Light a Fire

The Miller Foundation’s Martha Richards Doesn’t Have All the Answers

And that’s a good thing.

By Margaret Seiler December 2, 2020 Published in the Winter 2020/2021 issue of Portland Monthly

Lifetime Achievement winner at the 2020 Light a Fire Awards: Martha Richards

“I always consider it a happy accident when you have a peer who makes you better,” says Max Williams, who was new to philanthropy when he entered his role as CEO of the Oregon Community Foundation and found himself in the ever-expanding orbit of Martha Richards. “Martha has been a tremendous friend, ally, and mentor to me,” he says, adding that Richards, executive director since 2008 of the arts- and education-focused James F. and Marion L. Miller Foundation, is “a wizard at understanding the problems nonprofits face.”

It’s a skill she’s constantly putting to work for others. “Sometimes I think Martha helps people without them even knowing,” says Angela Hult, president of the Kuni Foundation “She’ll look at something and say, ‘I think I can be helpful in this challenge. I think I can make these connections,’ and the people may never know.” But there are other times, Hult says, when everyone is aware of just how much Richards is bringing to the table, both in her role as a funder of arts and education organizations, helping them to be impactful and sustainable, and as a mentor and guiding hand. “I don’t mean to present her like a quiet, lurking-in-the-corner person. She’s not afraid to lean in and speak up and talk about what’s needed.”

Once an aspiring actor, Richards certainly is not a lurker. Raised in a family of nine children in a small town in Iowa, she didn’t end up making it on the stage, instead working her way from the box office to running capital campaigns to being the managing director of a small professional theater company in St. Paul, Minnesota.

“The first mistake I made as an administrator at an arts organization was to believe that I had to have all the answers,” she says. “After you make that mistake and realize it’s impossible for you to have all the answers, you turn 180 degrees, and you develop relationships among those you perceive to have all the answers.” Of course, those people don’t have all the answers, either, but person by person, link by link, the understanding grows.

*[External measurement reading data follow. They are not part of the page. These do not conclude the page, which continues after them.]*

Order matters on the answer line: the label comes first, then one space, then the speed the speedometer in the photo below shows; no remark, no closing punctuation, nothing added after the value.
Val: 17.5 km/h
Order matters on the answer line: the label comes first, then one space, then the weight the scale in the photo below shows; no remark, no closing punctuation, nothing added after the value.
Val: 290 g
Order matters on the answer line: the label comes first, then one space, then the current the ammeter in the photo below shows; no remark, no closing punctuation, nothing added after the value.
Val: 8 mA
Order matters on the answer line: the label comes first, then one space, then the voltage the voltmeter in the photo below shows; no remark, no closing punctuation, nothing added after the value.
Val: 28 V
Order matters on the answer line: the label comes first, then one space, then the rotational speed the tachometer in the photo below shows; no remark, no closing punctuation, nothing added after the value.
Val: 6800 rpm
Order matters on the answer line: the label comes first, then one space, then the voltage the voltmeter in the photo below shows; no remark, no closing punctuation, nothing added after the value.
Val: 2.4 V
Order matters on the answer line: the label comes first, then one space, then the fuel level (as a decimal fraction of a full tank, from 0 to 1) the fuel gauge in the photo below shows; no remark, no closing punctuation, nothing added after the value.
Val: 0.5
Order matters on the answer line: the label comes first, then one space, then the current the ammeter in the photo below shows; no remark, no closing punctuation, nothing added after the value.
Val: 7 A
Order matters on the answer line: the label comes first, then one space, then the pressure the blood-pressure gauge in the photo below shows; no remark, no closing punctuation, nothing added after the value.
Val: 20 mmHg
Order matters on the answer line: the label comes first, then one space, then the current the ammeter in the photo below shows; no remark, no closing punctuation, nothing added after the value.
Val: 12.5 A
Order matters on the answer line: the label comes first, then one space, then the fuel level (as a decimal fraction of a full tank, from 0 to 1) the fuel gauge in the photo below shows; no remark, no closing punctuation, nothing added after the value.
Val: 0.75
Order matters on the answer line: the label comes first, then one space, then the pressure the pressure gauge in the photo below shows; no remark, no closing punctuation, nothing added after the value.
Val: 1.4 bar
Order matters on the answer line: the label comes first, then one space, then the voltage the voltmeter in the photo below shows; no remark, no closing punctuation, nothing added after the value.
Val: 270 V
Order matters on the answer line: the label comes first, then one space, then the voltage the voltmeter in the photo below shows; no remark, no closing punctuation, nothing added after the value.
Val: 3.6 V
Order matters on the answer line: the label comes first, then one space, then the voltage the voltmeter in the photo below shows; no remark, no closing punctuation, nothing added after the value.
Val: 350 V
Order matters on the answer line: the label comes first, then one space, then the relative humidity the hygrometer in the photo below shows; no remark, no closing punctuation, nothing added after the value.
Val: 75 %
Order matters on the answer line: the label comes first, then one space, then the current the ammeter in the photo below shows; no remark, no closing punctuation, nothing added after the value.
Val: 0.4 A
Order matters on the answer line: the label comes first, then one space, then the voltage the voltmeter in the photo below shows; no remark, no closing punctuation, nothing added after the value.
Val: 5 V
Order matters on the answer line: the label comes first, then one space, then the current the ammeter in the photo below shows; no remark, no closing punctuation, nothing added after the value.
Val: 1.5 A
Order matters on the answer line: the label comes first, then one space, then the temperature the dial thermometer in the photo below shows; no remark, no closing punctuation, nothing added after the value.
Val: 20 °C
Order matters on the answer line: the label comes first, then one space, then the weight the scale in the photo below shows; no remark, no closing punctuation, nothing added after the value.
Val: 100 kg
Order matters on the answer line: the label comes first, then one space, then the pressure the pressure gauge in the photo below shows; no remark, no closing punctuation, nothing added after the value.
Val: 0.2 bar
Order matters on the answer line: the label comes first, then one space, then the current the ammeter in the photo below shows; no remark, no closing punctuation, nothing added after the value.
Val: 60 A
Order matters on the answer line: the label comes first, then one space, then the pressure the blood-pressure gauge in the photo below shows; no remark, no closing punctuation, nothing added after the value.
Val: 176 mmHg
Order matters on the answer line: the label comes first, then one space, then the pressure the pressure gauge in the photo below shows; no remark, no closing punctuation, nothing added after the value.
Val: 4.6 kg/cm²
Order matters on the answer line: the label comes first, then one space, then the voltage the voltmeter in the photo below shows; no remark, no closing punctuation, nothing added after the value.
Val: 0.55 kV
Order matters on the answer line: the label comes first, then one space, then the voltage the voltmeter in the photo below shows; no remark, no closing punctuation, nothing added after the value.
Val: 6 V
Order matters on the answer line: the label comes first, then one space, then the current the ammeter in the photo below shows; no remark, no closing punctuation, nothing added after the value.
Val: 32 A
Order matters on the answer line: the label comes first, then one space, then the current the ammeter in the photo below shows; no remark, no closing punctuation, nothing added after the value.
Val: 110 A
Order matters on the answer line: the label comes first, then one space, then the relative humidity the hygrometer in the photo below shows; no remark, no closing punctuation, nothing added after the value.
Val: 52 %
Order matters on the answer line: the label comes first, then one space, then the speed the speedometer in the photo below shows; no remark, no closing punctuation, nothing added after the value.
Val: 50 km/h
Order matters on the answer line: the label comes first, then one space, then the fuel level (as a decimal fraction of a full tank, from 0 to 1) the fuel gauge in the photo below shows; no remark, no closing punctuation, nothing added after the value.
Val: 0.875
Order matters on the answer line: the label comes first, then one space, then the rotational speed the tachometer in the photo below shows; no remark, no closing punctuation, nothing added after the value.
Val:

“It isn’t just about the grants and financial support,” Hult says of the way Richards attacks an issue. “She looks at the entire ecosystem.”

Richards arrived in Portland in 1989. She worked in nonprofit management and as a capital campaign consultant. “It was a real education for me about all kinds of nonprofits,” she remembers. “I think the arts set me up well for that, in that there is no straight line between A and B when you work in the arts.”

When she took the Miller job in 2008, she immediately felt comfortable navigating the foundation’s arts programs, but she had to “learn to speak education,” she says. Sitting on the board of Foundations for a Better Oregon (formerly known as the Chalkboard Project) and helping to create the Educator Advancement Council, a partnership to improve outcomes for teachers and students across the state, she’s gotten to learn “from other foundations and from educators and administrators and students, and from community organizations who feel that school cultures don’t see them.” (She’s so intertwined with the local nonprofit community that she’s been on the Light a Fire panel for several years, but she recused herself from any role in this category.)

And each new connection can come to benefit not just the task at hand, but all of her other contacts, too. One of those is M. J. Murdock Charitable Trust CEO Steve Moore, who sought out Richards when he first came to town to get the lay of the land. “She’s known for asking great questions and for seeking to identify the ways [philanthropic organizations] can really help people to achieve their mission,” he says, adding that there’s another reason to always try to have her in the room. “If a meeting gets too heavy, Martha’s sense of humor will come out and relieve the tension.”

Richards attributes her strong network to a readiness to have clear, hard, honest conversations. “My goal is not to be the person who knows, but the person who goes out and tries to understand and tries then to craft something that’s going to work,” she says. “You can’t force people to give you money. You can’t force an organization to make really good decisions financially. You have to work it out.”